Olhando pelo retrovisor, tenho a impressão de que vários anos se arrastaram desde o início das trevas, em 2020. Dias cheios de pânico superdimensionado pelas mídias que se transformaram em vetores do medo…
O terror nos perseguia onde quer que a gente fosse. Era como se perdigotos imaginários espalhassem o vírus no ar, no solo, na luz, com seu exército de réplicas pronto para o ataque. Até máquinas de limpeza andaram borrifando espaços públicos e ruas desertas, numa operação Caça-Covid.
As pessoas se trancaram a chave. Eu assumi uma rotina onde o “fique em casa” incluía algumas fugidinhas, inclusive a caminhada pela quadra. Foi um período estranho, de apreensão e aprendizagem. Andando só, sentia que o vento se tornava presença; que o farfalhar do outono me fazia imaginar uma debandada de anjos; que a natureza me acolhia e aquietava os pensamentos ruidosos, e que a energia divina me abraçava. Era vital crer para não sucumbir.
Mas eventos foram me acontecendo, todos eles de minha responsabilidade, que me impediram momentaneamente de seguir o programa estabelecido e me obrigaram a tomar algumas atitudes mais enérgicas e saudáveis.
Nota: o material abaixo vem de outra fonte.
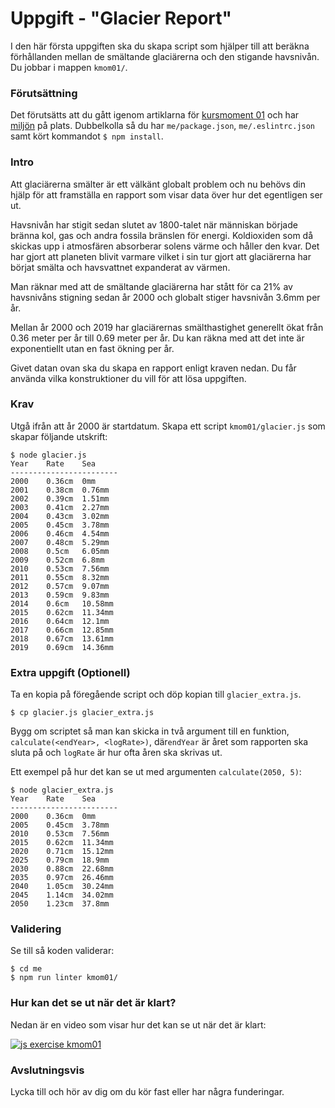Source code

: # Uppgift - "Glacier Report"

I den här första uppgiften ska du skapa script som hjälper till att beräkna förhållanden mellan de smältande glaciärerna och den stigande havsnivån. Du jobbar i mappen `kmom01/`.



### Förutsättning

Det förutsätts att du gått igenom artiklarna för [kursmoment 01](../../articles/kmom01) och har [miljön](../../articles/environment) på plats. Dubbelkolla så du har `me/package.json`, `me/.eslintrc.json` samt kört kommandot `$ npm install`.



### Intro

Att glaciärerna smälter är ett välkänt globalt problem och nu behövs din hjälp för att framställa en rapport som visar data över hur det egentligen ser ut.

Havsnivån har stigit sedan slutet av 1800-talet när människan började bränna kol, gas och andra fossila bränslen för energi. Koldioxiden som då skickas upp i atmosfären absorberar solens värme och håller den kvar. Det har gjort att planeten blivit varmare vilket i sin tur gjort att glaciärerna har börjat smälta och havsvattnet expanderat av värmen.

Man räknar med att de smältande glaciärerna har stått för ca 21% av havsnivåns stigning sedan år 2000 och globalt stiger havsnivån 3.6mm per år.

Mellan år 2000 och 2019 har glaciärernas smälthastighet generellt ökat från 0.36 meter per år till 0.69 meter per år. Du kan räkna med att det inte är exponentiellt utan en fast ökning per år.

Givet datan ovan ska du skapa en rapport enligt kraven nedan. Du får använda vilka konstruktioner du vill för att lösa uppgiften.



### Krav

Utgå ifrån att år 2000 är startdatum. Skapa ett script `kmom01/glacier.js` som skapar följande utskrift:

```console
$ node glacier.js
Year    Rate    Sea
------------------------
2000    0.36cm  0mm
2001    0.38cm  0.76mm
2002    0.39cm  1.51mm
2003    0.41cm  2.27mm
2004    0.43cm  3.02mm
2005    0.45cm  3.78mm
2006    0.46cm  4.54mm
2007    0.48cm  5.29mm
2008    0.5cm   6.05mm
2009    0.52cm  6.8mm
2010    0.53cm  7.56mm
2011    0.55cm  8.32mm
2012    0.57cm  9.07mm
2013    0.59cm  9.83mm
2014    0.6cm   10.58mm
2015    0.62cm  11.34mm
2016    0.64cm  12.1mm
2017    0.66cm  12.85mm
2018    0.67cm  13.61mm
2019    0.69cm  14.36mm
```



### Extra uppgift (Optionell)

Ta en kopia på föregående script och döp kopian till `glacier_extra.js`.

```console
$ cp glacier.js glacier_extra.js
```

Bygg om scriptet så man kan skicka in två argument till en funktion, `calculate(<endYear>, <logRate>)`, där`endYear` är året som rapporten ska sluta på och `logRate` är hur ofta åren ska skrivas ut.

Ett exempel på hur det kan se ut med argumenten `calculate(2050, 5)`:

```console
$ node glacier_extra.js
Year    Rate    Sea
------------------------
2000    0.36cm  0mm
2005    0.45cm  3.78mm
2010    0.53cm  7.56mm
2015    0.62cm  11.34mm
2020    0.71cm  15.12mm
2025    0.79cm  18.9mm
2030    0.88cm  22.68mm
2035    0.97cm  26.46mm
2040    1.05cm  30.24mm
2045    1.14cm  34.02mm
2050    1.23cm  37.8mm
```



### Validering

Se till så koden validerar:

```console
$ cd me
$ npm run linter kmom01/
```



### Hur kan det se ut när det är klart?

Nedan är en video som visar hur det kan se ut när det är klart:

[![js exercise kmom01](https://img.youtube.com/vi/LcIPQ3YlNLc/0.jpg)](https://www.youtube.com/watch?v=LcIPQ3YlNLc)




### Avslutningsvis

Lycka till och hör av dig om du kör fast eller har några funderingar.

<!-- [TBD: Länk till issues](#) -->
O que foi muito bom.
Depois da pausa, o retorno. Agora já não me sinto prisioneira do medo. Obviamente, a vacina foi fundamental na mudança de perspectiva, pois, além de desencadear uma resposta imunológica, produziu uma resposta psicológica. Positiva.
Então, aqui estou eu usufruindo o bem maior da vida. A cada passo, descubro novas melodias – amo o canto dos pássaros em diferentes sotaques –, algumas surpresas e também melancolias… Uma casa imponente irrompeu do chão, e no aclive, uma doce morada floresceu, com horta e tudo. Já meu amiguinho pet continua acorrentado, pobrezinho, inclusive a uma distância maior da cerca onde ele se encostava para os afagos. E a pitangueira da esquina foi mutilada bem na altura do coração. Só ficaram os braços abertos sangrando… Um crime a derrubada em plena frutificação, mas, fazer o quê! Acho que havia o temor de as frutinhas vermelhas se assarem na rede elétrica… E tem os sete anões num canto de imenso jardim. Os coitados nem imaginam que o universo infantil foi irreversivelmente invadido por personagens de terror, como a Slendrina, a Granny, a Scary Teacher… Sua Branca de Neve perdeu a vez.
Enfim, enquanto procuro me desfazer de bagagens pesadas – inclusive a “pochete” abdominal – vou trocando o “modo sobrevivência” pelo “modo criativo” no complexo jogo da vida, “como se não houvesse amanhã”.